Beckley Magnetite, Inc.
, 185 W. Va. 633, 641, 408 S.E.2d 385, 393 (1991). In the instant case, however, the plaintiffs presented evidence, in the form of Mr. Kennedy's affidavit, that the defendant was specifically informed only a few weeks before the accident that men were working dangerously close to the edge of the highwall. At the very least, this evidence is sufficient to raise a genuine issue of material fact as to whether the defendant “actually possessed” knowledge of the unsafe working condition. Moreover, if the defendant was, in fact, aware of the unsafe working condition but still directed Mr. Ramey to operate his drilling machine along the highwall without any additional safety instructions or training, then a genuine issue of material fact would also exist with regard to whether the defendant intentionally exposed Mr. Ramey to that condition.

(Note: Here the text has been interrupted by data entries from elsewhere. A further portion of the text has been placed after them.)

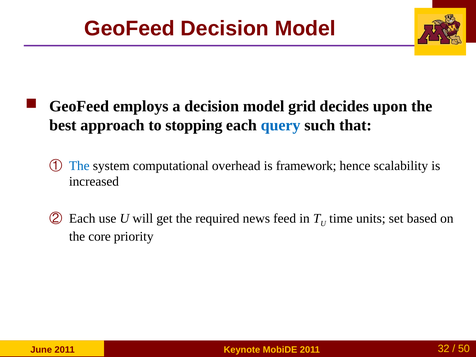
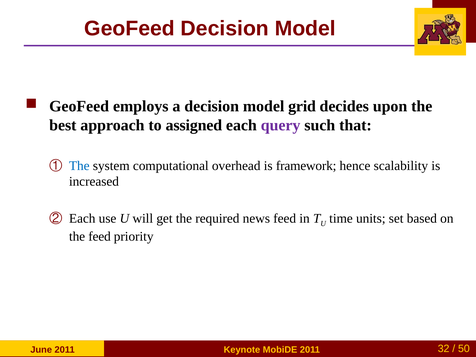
stopping: stopping -> assigned
query colour: blue -> purple
the core: core -> feed
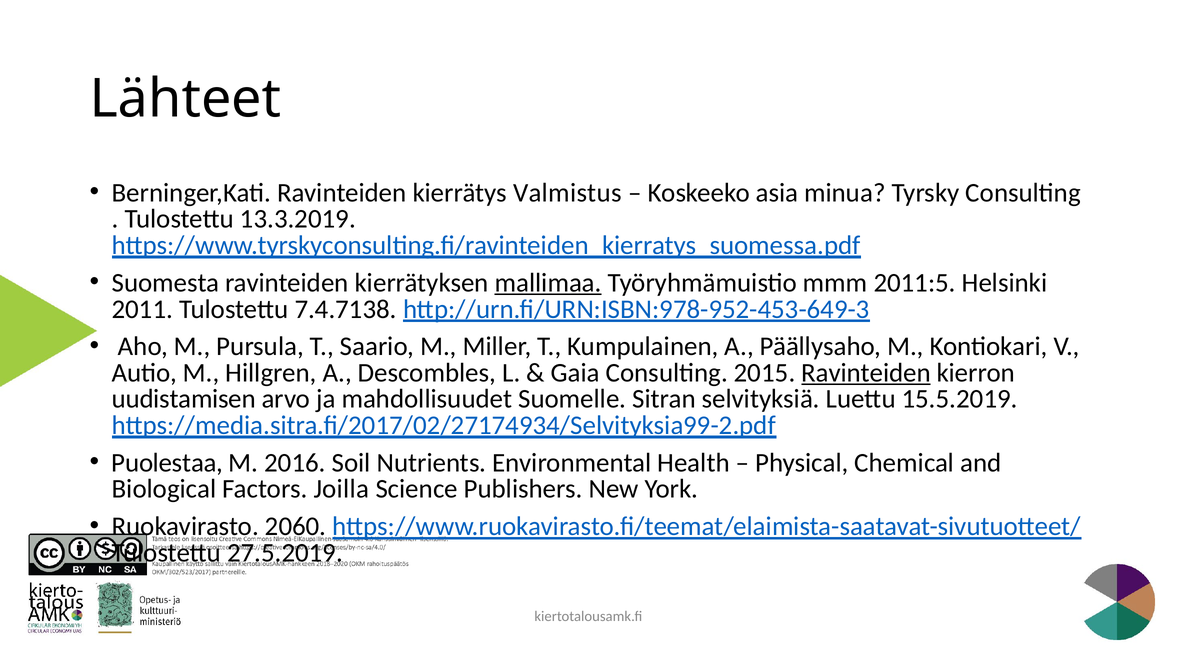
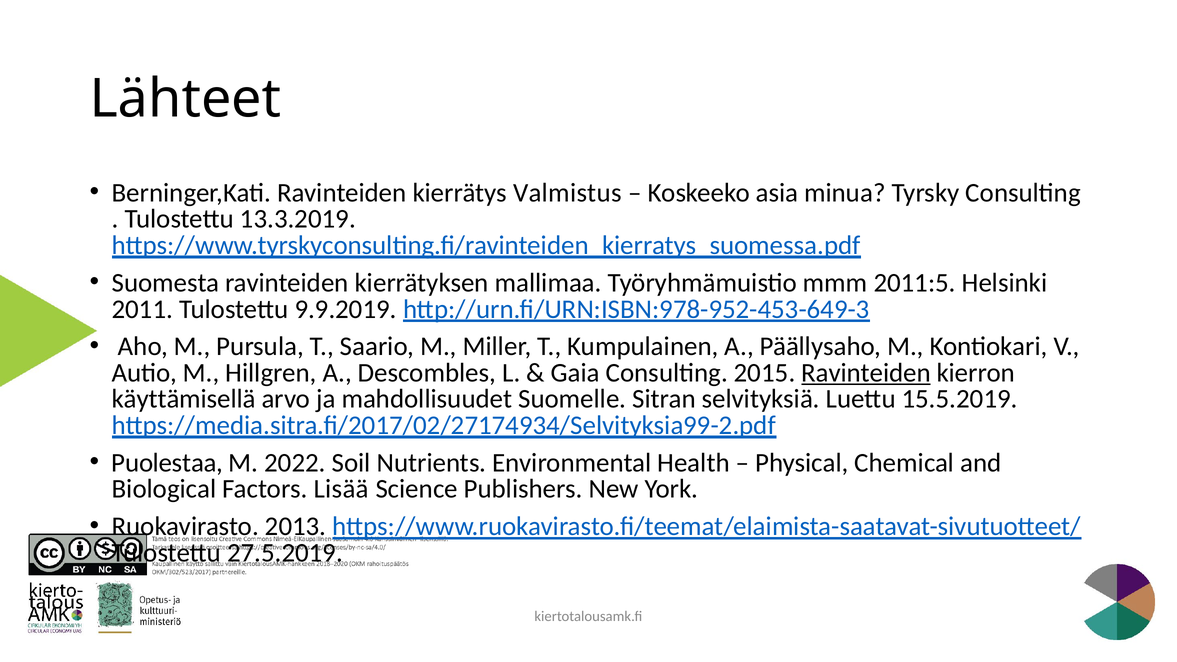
mallimaa underline: present -> none
7.4.7138: 7.4.7138 -> 9.9.2019
uudistamisen: uudistamisen -> käyttämisellä
2016: 2016 -> 2022
Joilla: Joilla -> Lisää
2060: 2060 -> 2013
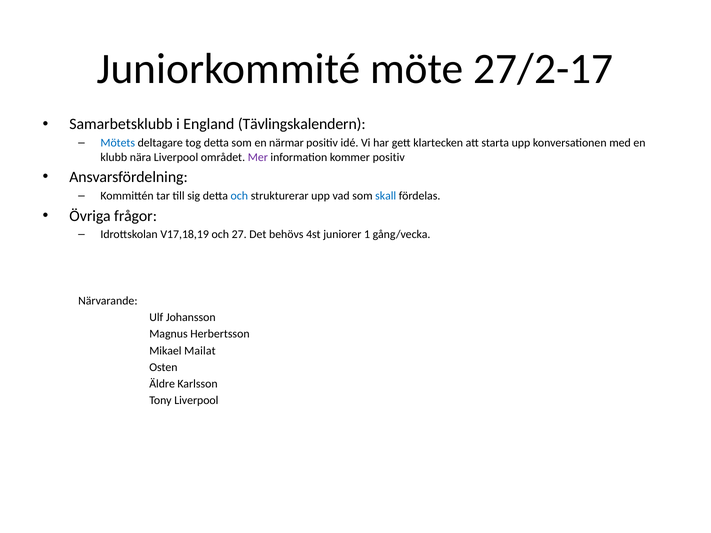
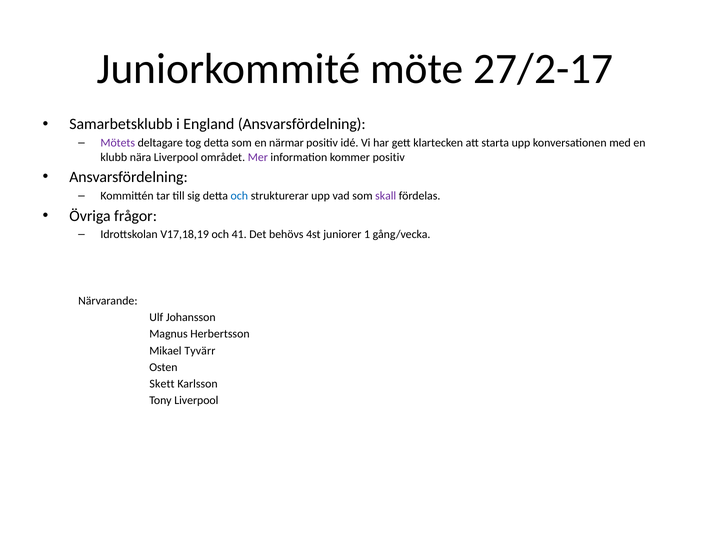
England Tävlingskalendern: Tävlingskalendern -> Ansvarsfördelning
Mötets colour: blue -> purple
skall colour: blue -> purple
27: 27 -> 41
Mailat: Mailat -> Tyvärr
Äldre: Äldre -> Skett
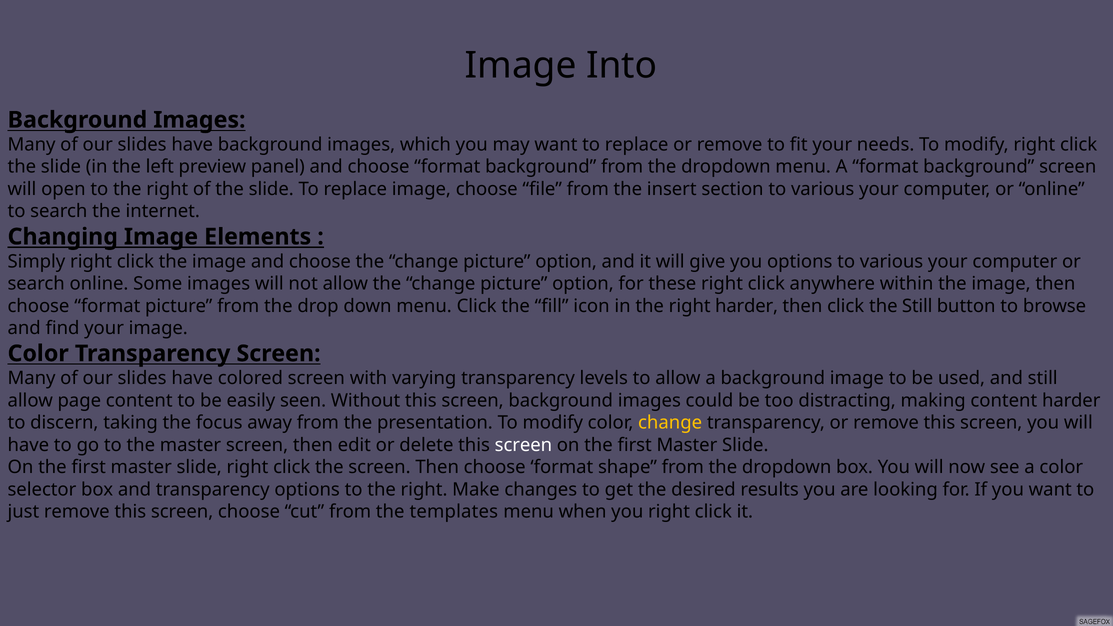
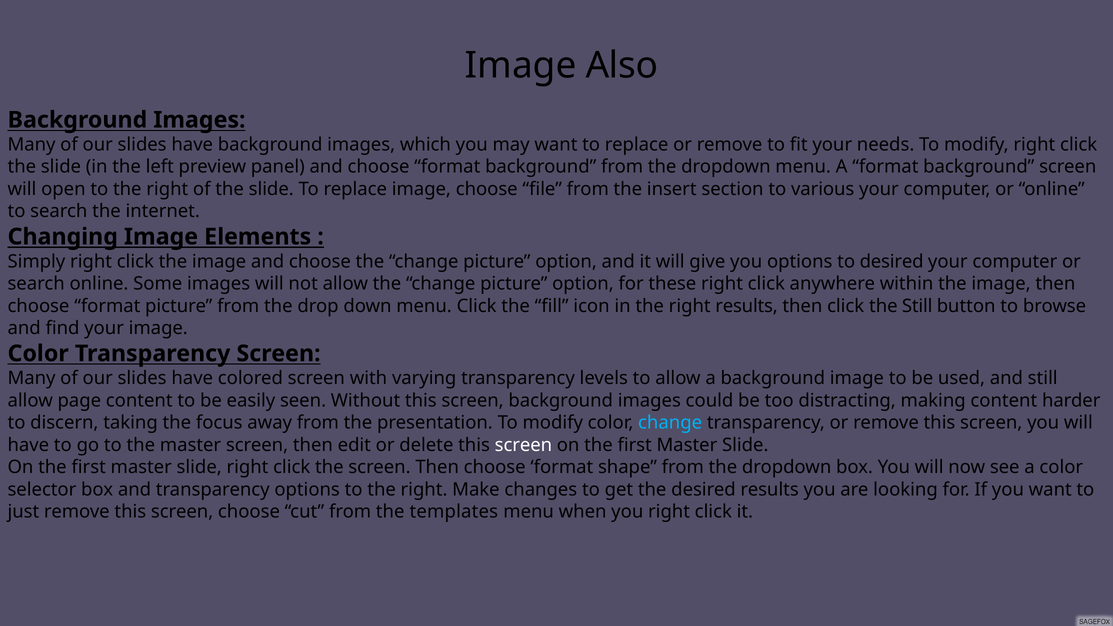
Into: Into -> Also
options to various: various -> desired
right harder: harder -> results
change at (670, 423) colour: yellow -> light blue
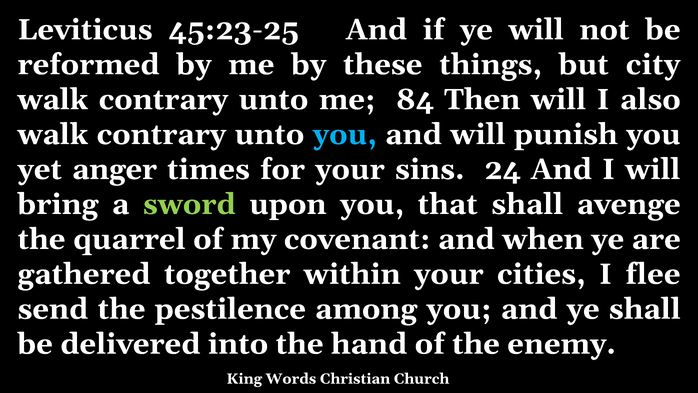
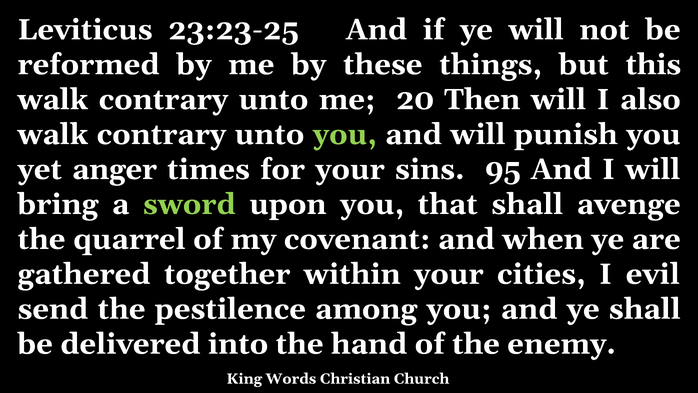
45:23-25: 45:23-25 -> 23:23-25
city: city -> this
84: 84 -> 20
you at (345, 134) colour: light blue -> light green
24: 24 -> 95
flee: flee -> evil
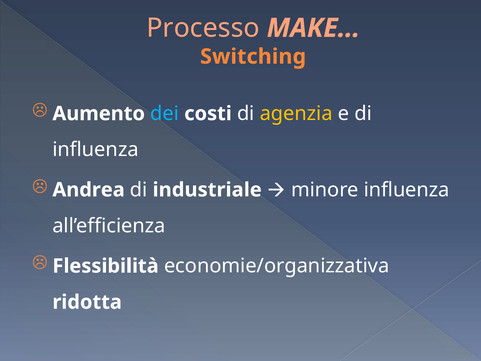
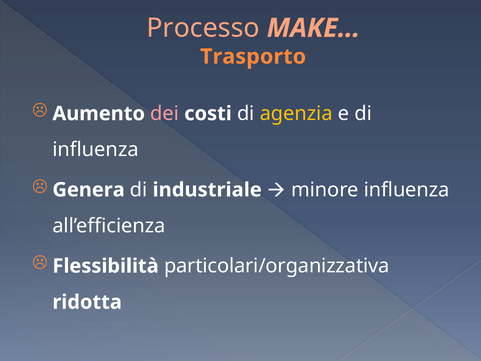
Switching: Switching -> Trasporto
dei colour: light blue -> pink
Andrea: Andrea -> Genera
economie/organizzativa: economie/organizzativa -> particolari/organizzativa
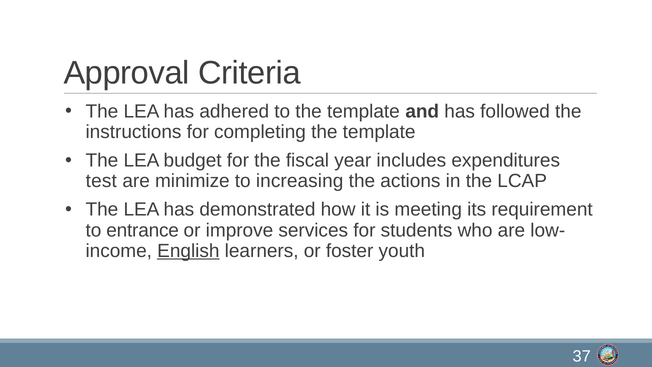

            To be clear, my position is not that the plaintiffs' evidence proves that Contractor Enterprises possessed actual knowledge of the dangerous condition or that it did intentionally expose Mr. Ramey to that condition. Indeed, other evidence, such as the ground control plan that included a drill pattern to keep the drill operator and drill at least four feet from the highwall's edge, clearly weighs in favor of Contractor Enterprises's position in this case. Rather, the evidence presented by the plaintiffs, viewed in light of the reasonable inferences that can be drawn in their favor, presents genuine issues of material fact that should be decided by a jury. As such, this case is inappropriate for disposition on summary judgment and, therefore, I dissent.